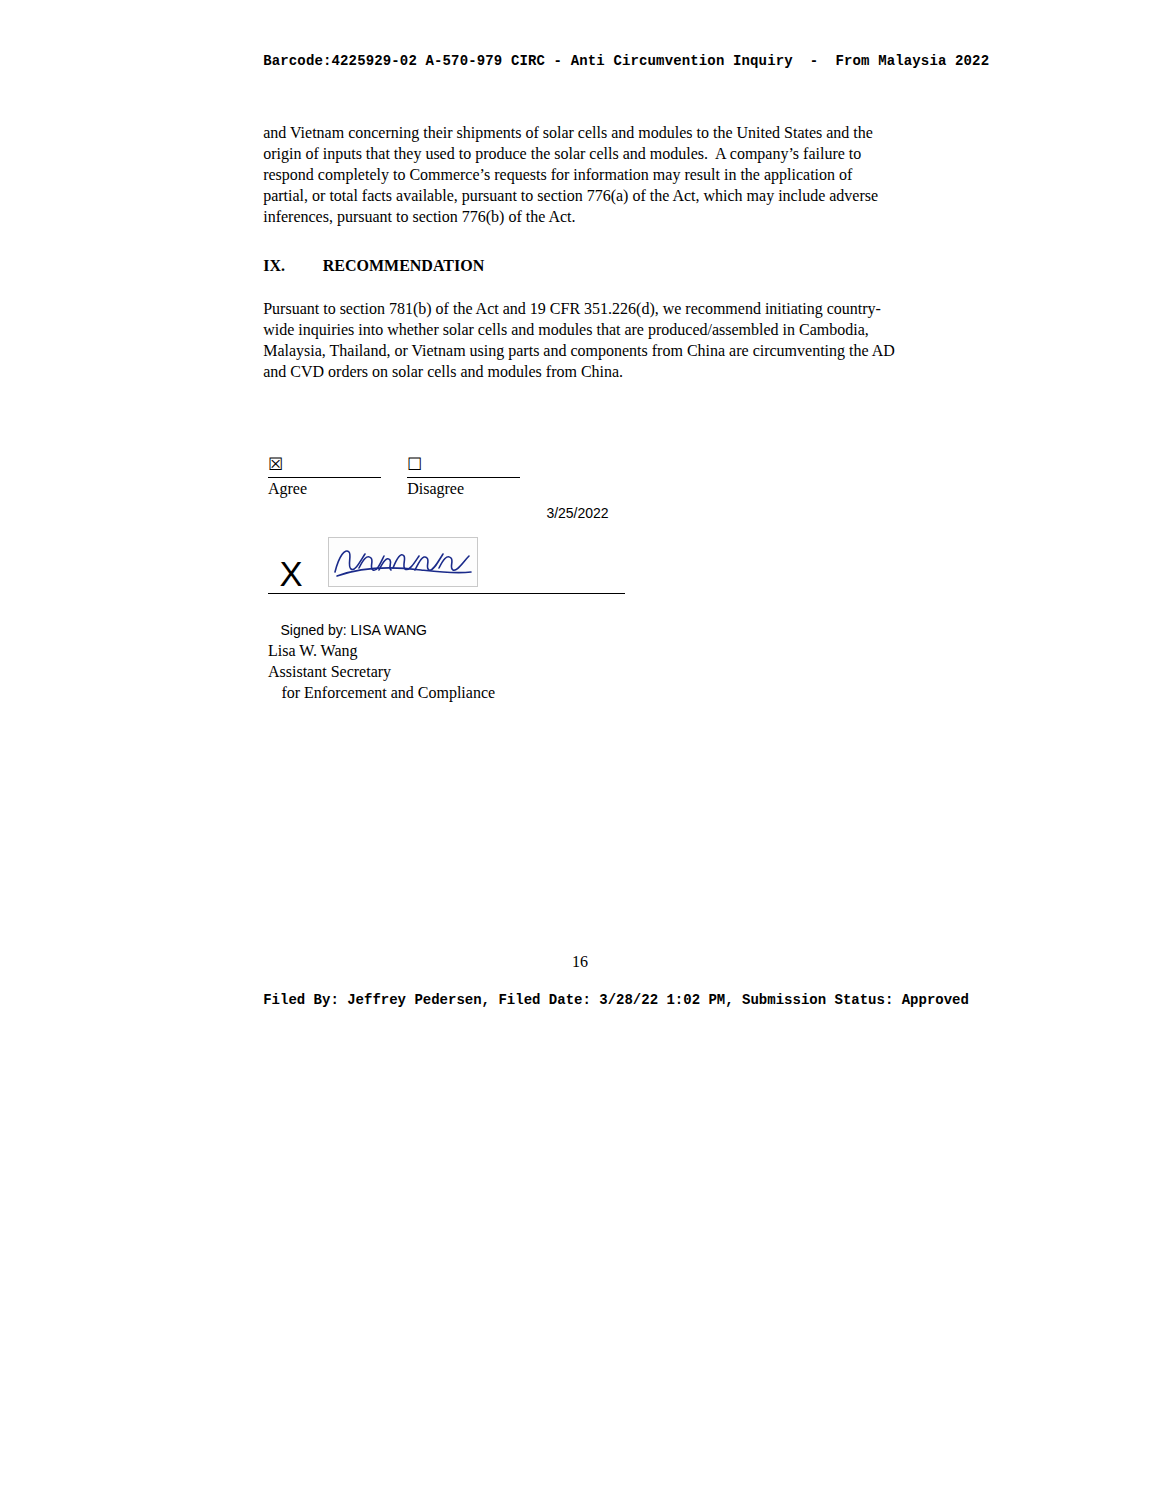Barcode:4225929-02 A-570-979 CIRC - Anti Circumvention Inquiry - From Malaysia 2022
and Vietnam concerning their shipments of solar cells and modules to the United States and the origin of inputs that they used to produce the solar cells and modules. A company’s failure to respond completely to Commerce’s requests for information may result in the application of partial, or total facts available, pursuant to section 776(a) of the Act, which may include adverse inferences, pursuant to section 776(b) of the Act.
IX. RECOMMENDATION
Pursuant to section 781(b) of the Act and 19 CFR 351.226(d), we recommend initiating country-wide inquiries into whether solar cells and modules that are produced/assembled in Cambodia, Malaysia, Thailand, or Vietnam using parts and components from China are circumventing the AD and CVD orders on solar cells and modules from China.
☒ ☐
Agree Disagree
3/25/2022
X
Signed by: LISA WANG
Lisa W. Wang
Assistant Secretary
for Enforcement and Compliance
16
Filed By: Jeffrey Pedersen, Filed Date: 3/28/22 1:02 PM, Submission Status: Approved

──────

### What is required
Give back the lines word for word, from the very first in the material above to the one that has "Signed by: LISA WANG", both included, without the pictures.

### Answer to this task
Barcode:4225929-02 A-570-979 CIRC - Anti Circumvention Inquiry - From Malaysia 2022
and Vietnam concerning their shipments of solar cells and modules to the United States and the origin of inputs that they used to produce the solar cells and modules. A company’s failure to respond completely to Commerce’s requests for information may result in the application of partial, or total facts available, pursuant to section 776(a) of the Act, which may include adverse inferences, pursuant to section 776(b) of the Act.
IX. RECOMMENDATION
Pursuant to section 781(b) of the Act and 19 CFR 351.226(d), we recommend initiating country-wide inquiries into whether solar cells and modules that are produced/assembled in Cambodia, Malaysia, Thailand, or Vietnam using parts and components from China are circumventing the AD and CVD orders on solar cells and modules from China.
☒ ☐
Agree Disagree
3/25/2022
X
Signed by: LISA WANG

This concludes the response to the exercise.